Democrats set to keep control of House, but lose seats to Republicans
Democrats look set to extend their control of the US House of Representatives for two more years but with a potentially shrunken majority, as they lost at least six incumbents and failed to oust any Republicans in initial results.
By 3am EST (8am GMT), Democrats’ only gains were two North Carolina seats vacated by Republican incumbents after a court-ordered remapping made the districts more Democratic.
Though the Democrats seem likely to retain House control, the results are developing into a disappointment for the party, which had hoped to make modest gains of perhaps 15 seats.
After decades of trying, Republicans defeated 15-term representative Collin Peterson from a rural Minnesota district that backed US president Donald Trump in 2016 by 31 percentage points – Mr Trump’s biggest margin in any Democratic-held district.
Mr Peterson, who chairs the House Agriculture Committee, opposed Mr Trump’s impeachment and is one of the House’s most conservative Democrats. He was defeated by Republican Michelle Fischbach, the former lieutenant governor.
Freshmen Democrats Debbie Mucarsel-Powell and Donna Shalala lost, falling in adjacent South Florida districts in a state where Mr Trump seemed to consolidate his support among Cuban voters.
Also losing were Democratic freshmen Joe Cunningham of South Carolina, Xochitl Torres Small of New Mexico and Kendra Horn in Oklahoma, who had surprising victories in 2018 in districts Mr Trump carried decisively in 2016.
The fight for Ms Torres Small’s seat cost around 35 million dollars (£27 million), making it one of America’s most expensive races, according to the non-partisan Centre for Responsive Politics. She was defeated by Yvette Herrell, a former state legislator.
Democrats were also disappointed in the Senate, where they nursed fading hopes of winning the majority.

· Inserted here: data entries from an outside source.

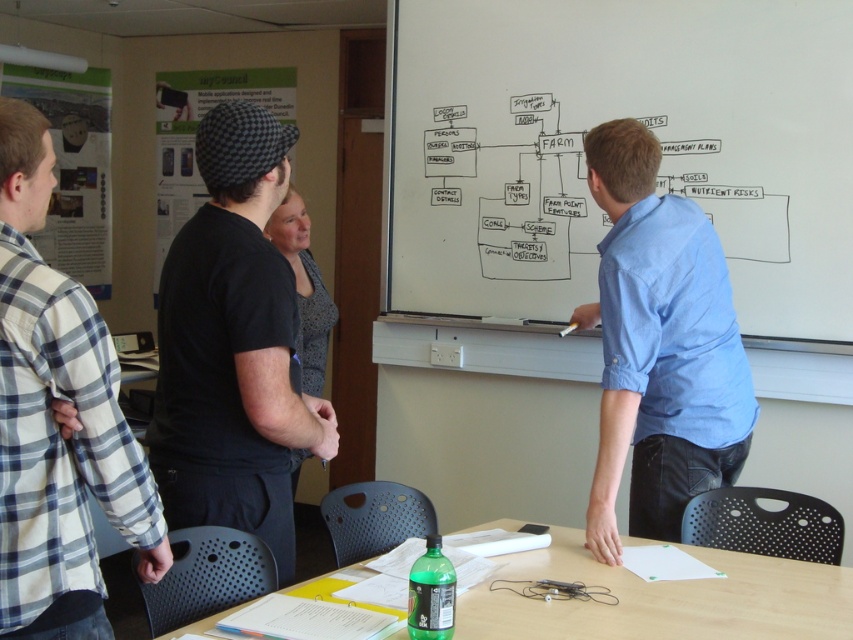
Question: Can you confirm if whiteboard at center is positioned below plaid cotton shirt at left?

Choices:
 (A) yes
 (B) no

Answer: (B)

Question: Which point is closer to the camera?

Choices:
 (A) whiteboard at center
 (B) green plastic bottle at lower center
 (C) plaid cotton shirt at left
 (D) black cotton t-shirt at upper left

Answer: (C)

Question: Is whiteboard at center in front of green plastic bottle at lower center?

Choices:
 (A) yes
 (B) no

Answer: (B)

Question: Which object is closer to the camera taking this photo?

Choices:
 (A) blue cotton shirt at center
 (B) green plastic bottle at lower center
 (C) black cotton t-shirt at upper left

Answer: (B)

Question: Is black cotton t-shirt at upper left below blue cotton shirt at center?

Choices:
 (A) no
 (B) yes

Answer: (B)

Question: Which of the following is the farthest from the observer?

Choices:
 (A) (654, 584)
 (B) (93, 413)
 (C) (636, 326)

Answer: (C)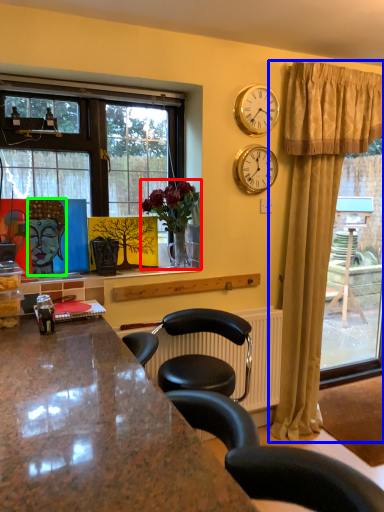
Question: Which is nearer to the houseplant (highlighted by a red box)? curtain (highlighted by a blue box) or person (highlighted by a green box).

Choices:
 (A) curtain
 (B) person

Answer: (B)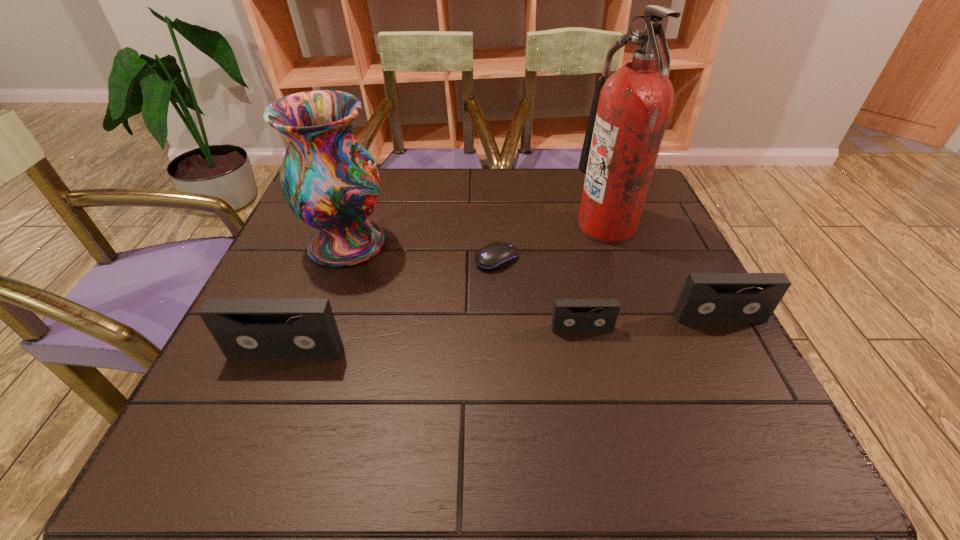
What are the coordinates of `empty space that is in between the second farthest videotape and the nearest videotape` in the screenshot? It's located at (434, 340).

The image size is (960, 540). In order to click on empty space that is in between the second tallest object and the fifth tallest object in this screenshot , I will do `click(465, 286)`.

Identify the location of empty space between the tallest object and the fourth farthest object. (662, 272).

You are a GUI agent. You are given a task and a screenshot of the screen. Output one action in this format:
    pyautogui.click(x=<x>, y=<y>)
    Task: Click on the vacant space in between the fire extinguisher and the rightmost videotape
    The width and height of the screenshot is (960, 540).
    Given the screenshot: What is the action you would take?
    pyautogui.click(x=662, y=272)

Where is `vacant space that is in between the computer mouse and the leftmost videotape`? vacant space that is in between the computer mouse and the leftmost videotape is located at coordinates (392, 306).

I want to click on free space between the shortest object and the nearest videotape, so coord(392,306).

Where is `unoccupied area between the tallest object and the computer mouse`? unoccupied area between the tallest object and the computer mouse is located at coordinates (551, 243).

You are a GUI agent. You are given a task and a screenshot of the screen. Output one action in this format:
    pyautogui.click(x=<x>, y=<y>)
    Task: Click on the blank region between the computer mouse and the second tallest object
    The image size is (960, 540).
    Given the screenshot: What is the action you would take?
    pyautogui.click(x=422, y=252)

Identify which object is the third nearest to the tallest object. Please provide its 2D coordinates. Your answer should be formatted as a tuple, i.e. [(x, y)], where the tuple contains the x and y coordinates of a point satisfying the conditions above.

[(569, 315)]

Locate which object ranks second in proximity to the shortest videotape. Please provide its 2D coordinates. Your answer should be formatted as a tuple, i.e. [(x, y)], where the tuple contains the x and y coordinates of a point satisfying the conditions above.

[(497, 255)]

Before votes were counted, both parties’ operatives said the Republicans would be fortunate to limit Democratic gains to a modest single digits. Democrats control the House by 232-197, with five open seats and one independent. It takes 218 seats to control the chamber.
A smaller Democratic majority would make it tougher for House Speaker Nancy Pelosi to unite her legislators as a handful of progressive freshmen arrive for the new congress.
By retaining House control, Democrats would mark only the second time in a quarter century that they have led the chamber for two consecutive two-year congresses. The first period ran from 2007 through to 2010, when Ms Pelosi was serving her first four years in her post.
“Our purpose in this race was to win so that we could protect the Affordable Care Act and so that we could crush the virus,” Ms Pelosi told reporters, citing former president Barack Obama’s health care act.
She declared that Democrats had won the House majority, which seemed highly likely but had not been officially declared by The Associated Press.
Democrats’ hopes of protecting their majority and even expanding it were based on public anxiety over the pandemic, Mr Trump’s alienation of suburban voters and a vast fundraising edge. But those advantages did not carry them as far as they had hoped.
With party expectations for capturing the House all but non-existent entering US election day, Republicans were happy with the results.
“House Republicans have outperformed all expectations,” said Dan Conston, who heads the Congressional Leadership Fund, a committee aligned with House Republican leaders that provides millions to Republican candidates.
Democrats lost a series of what were viewed as coin-flip races, failing to defeat the incumbents in Cincinnati, rural Illinois, central Virginia and the suburbs of St Louis and two contests in Texas.
Some endangered Democrats like Texas’ Lizzie Fletcher and New Jersey’s Tom Malinowski and Andy Kim held on. But the party notched no initial victories in long-shot races that they had hoped would bolster their majority.
Republicans retained such districts in central North Carolina; Montana; Omaha, Nebraska; and around Little Rock, Arkansas.
As Wednesday morning progressed, other hotly fought races remained undecided in states including Georgia and Virginia.